Conversely, thanks to the athlete performing, the fan gets to feel appreciation as well: for his loyalty to the team, for the experience of falling in love with sport, and on a certain level, for life itself, which can always surprise him despite its propensity for pain.

This balance of pain and pleasure is what the liberal media, obsessed with victimization and identity politics, seemingly cannot understand or appreciate. The human experience, at its most rudimentary, is a quest to find pleasure despite the pain that we self-inflict. To rob the individual of the most satisfying journey he can take—that is, the journey of overcoming his own mind-made limitations—is to completely neuter the human experience. Such thievery lies at the very core of forced equality, which is simply mental bondage disguised as progress, and is why sports serve as our most important outlet for displaying the unstoppable beauty of human evolution. The competitiveness brings out the best in us because, ultimately, it fosters an intense appreciation for the work of discovering ourselves.

The media will try to twist Osaka’s pause into propaganda in favor of a life of resentment, rather than appreciation: a young, female minority is being bullied by a disgraceful world. According to them, her depression is understandable and even peculiarly lauded. Of course, racist ugliness sometimes exists in the form of unhappy people searching for their own appreciation for life, but the visceral public reaction to her decision is really based in the breaking of the pact. Racism and sexism have nothing to do with it. Osaka is living in the rarified air of superstardom that so many regular fans would love to experience, and her apparent rejection of it feels like a rejection of the entire journey of appreciation that humans love so much.

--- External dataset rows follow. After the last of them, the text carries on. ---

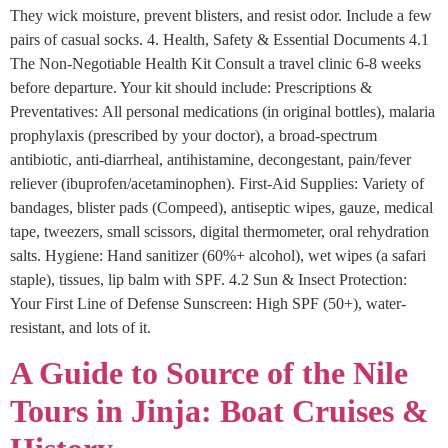
They wick moisture, prevent blisters, and resist odor. Include a few
pairs of casual socks. 4. Health, Safety & Essential Documents 4.1
The Non-Negotiable Health Kit Consult a travel clinic 6-8 weeks
before departure. Your kit should include: Prescriptions &
Preventatives: All personal medications (in original bottles), malaria
prophylaxis (prescribed by your doctor), a broad-spectrum
antibiotic, anti-diarrheal, antihistamine, decongestant, pain/fever
reliever (ibuprofen/acetaminophen). First-Aid Supplies: Variety of
bandages, blister pads (Compeed), antiseptic wipes, gauze, medical
tape, tweezers, small scissors, digital thermometer, oral rehydration
salts. Hygiene: Hand sanitizer (60%+ alcohol), wet wipes (a safari
staple), tissues, lip balm with SPF. 4.2 Sun & Insect Protection:
Your First Line of Defense Sunscreen: High SPF (50+), water-
resistant, and lots of it.
A Guide to Source of the Nile
Tours in Jinja: Boat Cruises &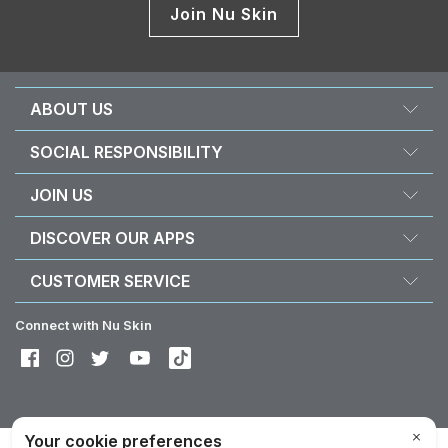
Join Nu Skin
ABOUT US
About Nu Skin
SOCIAL RESPONSIBILITY
Careers
Nourish the children
JOIN US
Force for good
Why Nu Skin
DISCOVER OUR APPS
Purchase & donate VitaMeal
Financial Rewards
Vera
CUSTOMER SERVICE
Business Tools
Stela
FAQ
Policies and Procedures
Connect with Nu Skin
Contact information / Chat With Us
Shipping & Returns
Exercise your right of withdrawal
Device care & maintenance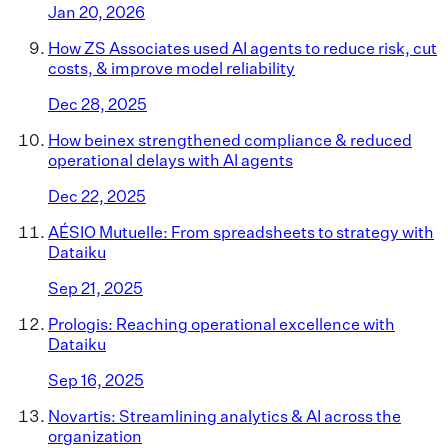
Jan 20, 2026
How ZS Associates used AI agents to reduce risk, cut
costs, & improve model reliability
Dec 28, 2025
How beinex strengthened compliance & reduced
operational delays with AI agents
Dec 22, 2025
AÉSIO Mutuelle: From spreadsheets to strategy with
Dataiku
Sep 21, 2025
Prologis: Reaching operational excellence with
Dataiku
Sep 16, 2025
Novartis: Streamlining analytics & AI across the
organization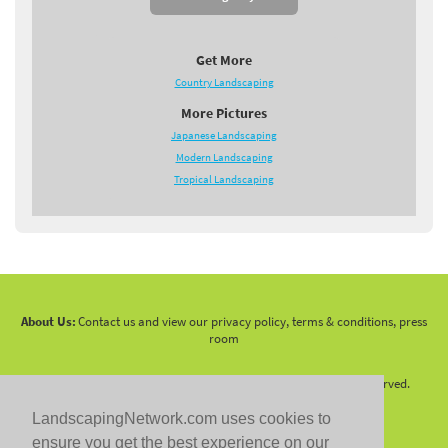
Get More
Country Landscaping
More Pictures
Japanese Landscaping
Modern Landscaping
Tropical Landscaping
About Us:
Contact us and view our privacy policy, terms & conditions, press
room
Copyright 2010 -
2026 LandscapingNetwork.Com - All Rights Reserved.
LandscapingNetwork.com uses cookies to
ensure you get the best experience on our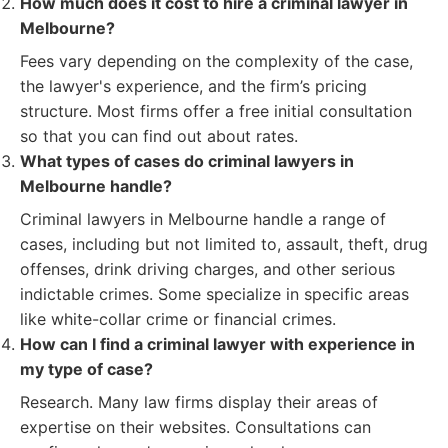
How much does it cost to hire a criminal lawyer in
Melbourne?
Fees vary depending on the complexity of the case,
the lawyer's experience, and the firm’s pricing
structure. Most firms offer a free initial consultation
so that you can find out about rates.
What types of cases do criminal lawyers in
Melbourne handle?
Criminal lawyers in Melbourne handle a range of
cases, including but not limited to, assault, theft, drug
offenses, drink driving charges, and other serious
indictable crimes. Some specialize in specific areas
like white-collar crime or financial crimes.
How can I find a criminal lawyer with experience in
my type of case?
Research. Many law firms display their areas of
expertise on their websites. Consultations can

We can accept when an athlete walks away, bruised and beaten, dripping with intensity and ready for the next challenge in life. It feels like a logical conclusion to an epic journey—both sides thankful for what the sport was able to give to them. We have less experience witnessing an athlete seemingly rejecting their own gifts and bucking the pact of mutual appreciation. Therefore, my advice to Osaka would be to absolutely tend to your mental health, but always remember the pact, as well. Leaning into the competitive expansion of life with an attitude of appreciation is the only way to ever feel true satisfaction.

The fans want to cheer for you Naomi, they want to love you and thereby love themselves a tiny bit more. Accept your gifts by adopting an unwavering appreciation for competition. Be the best, and appreciate all that tennis gives you, both positive and seemingly negative. Only then will you ever transcend the trappings of self-inflicted doubt and depression in which you currently find yourself.